Women Pushing Boundaries With Teens

Kimberly Dymecki, Clark's attorney, said the book is not an authorized biography and that she did not believe her client, who now is registered as a sex offender, stands to profit from the publication.

In Pennsylvania this week, police arrested Abbiejane Swogger, a 34-year-old exotic dancer turned teacher's aide from the town of Natrona, after she allegedly held a party in a motel room with several teenagers. She was charged Tuesday with possession of drugs and corrupting minors. Police said they found 9.5 grams of crack cocaine and a digital scale in the room.

They also reportedly found three teenagers, empty beer cans, the odor of marijuana and condom wrappers. Swogger has already resigned from her position as a special education assistant at a local school. More charges could be brought, police say.

In media interviews before she was formally charged Tuesday, Swogger acknowledged rumors about her having sex with teens, but said they were "absolutely not true." She acknowledged that "discreet sex" may have occurred among the teens, but said that she did not have sex during the hotel party.

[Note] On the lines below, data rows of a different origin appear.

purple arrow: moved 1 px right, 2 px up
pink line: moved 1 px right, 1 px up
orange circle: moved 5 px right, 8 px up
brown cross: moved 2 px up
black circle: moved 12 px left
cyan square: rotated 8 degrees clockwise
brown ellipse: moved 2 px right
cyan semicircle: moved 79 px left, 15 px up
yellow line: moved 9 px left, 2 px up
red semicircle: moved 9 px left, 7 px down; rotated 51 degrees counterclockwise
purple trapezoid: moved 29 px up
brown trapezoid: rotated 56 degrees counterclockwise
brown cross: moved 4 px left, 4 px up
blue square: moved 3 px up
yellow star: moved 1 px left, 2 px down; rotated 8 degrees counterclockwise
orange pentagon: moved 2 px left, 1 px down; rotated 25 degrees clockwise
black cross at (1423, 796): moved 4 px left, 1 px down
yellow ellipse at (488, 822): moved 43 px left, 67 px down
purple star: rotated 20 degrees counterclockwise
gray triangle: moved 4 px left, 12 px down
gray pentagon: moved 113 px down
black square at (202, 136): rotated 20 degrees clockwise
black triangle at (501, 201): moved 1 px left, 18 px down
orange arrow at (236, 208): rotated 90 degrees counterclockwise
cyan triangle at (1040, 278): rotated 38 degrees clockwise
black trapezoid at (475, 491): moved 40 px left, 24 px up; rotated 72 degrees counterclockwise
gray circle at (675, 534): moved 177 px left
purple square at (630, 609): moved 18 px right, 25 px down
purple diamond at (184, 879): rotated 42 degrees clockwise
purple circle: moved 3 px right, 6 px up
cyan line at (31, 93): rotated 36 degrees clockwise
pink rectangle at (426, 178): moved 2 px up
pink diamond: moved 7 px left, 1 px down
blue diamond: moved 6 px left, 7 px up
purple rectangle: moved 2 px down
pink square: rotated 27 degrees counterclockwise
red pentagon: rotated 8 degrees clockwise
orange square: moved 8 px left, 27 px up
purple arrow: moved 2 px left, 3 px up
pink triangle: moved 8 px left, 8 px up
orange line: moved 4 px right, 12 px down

"I did not serve them any alcohol," she said in an interview with KDKA TV in Pittsburgh. "Marijuana? I have no clue. If there was marijuana there it was not mine. Open condom wrappers? Yes … but I did not have sex with anyone."

Swogger claims she got the hotel room because she did not like to party in front of her two sons.

Swogger's attorney, Duke George, who was hired after Swogger talked about her arrest to the media, told ABC News that the candid comments his client made could jeopardize her defense. "The worst thing you can do without advice of counsel is to talk to anyone about your case," George said.

Police in Harrison, Pa., where Swogger lives, continue to investigate the woman, according to Michael Klein, the police chief. Additional charges ranging anywhere from corruption of a minor to much more serious counts could be made, he said.

Of the many women he works with, Reamer, the Rhode Island professor, said that occasionally a woman will be a sexual predator in the true sense of the word. Sometimes a woman suffers from cognitive deficiencies that prevent her from seeing what's wrong with her relationship with teens, while other times a woman's judgment will become impaired by circumstances in her life, he said.

More common, he said, are scenarios where women offenders are immature and, despite being in a position of senior authority, feel more comfortable around teens.

"She is someone who is much more comfortable relating to and interacting with younger people," Reamer said. "It's often threatening for her to spend time with people who are supposed to be intellectual peers. It's a kind of arrested development.

"There's almost a self-righteousness quality to it," he continued. "Who are all these folks, meaning law enforcement officials, child welfare officials, who are they to judge me?"

A classic example of this behavior, Reamer said, is Mary Kay Letourneau, a woman who was 34 when she made national headlines in 1996 with the news that she was pregnant with a 12-year-old student's child. Letourneau would spend several years in jail after pleading guilty to child rape. She was released in August 2004 and married the father of her child eight months later.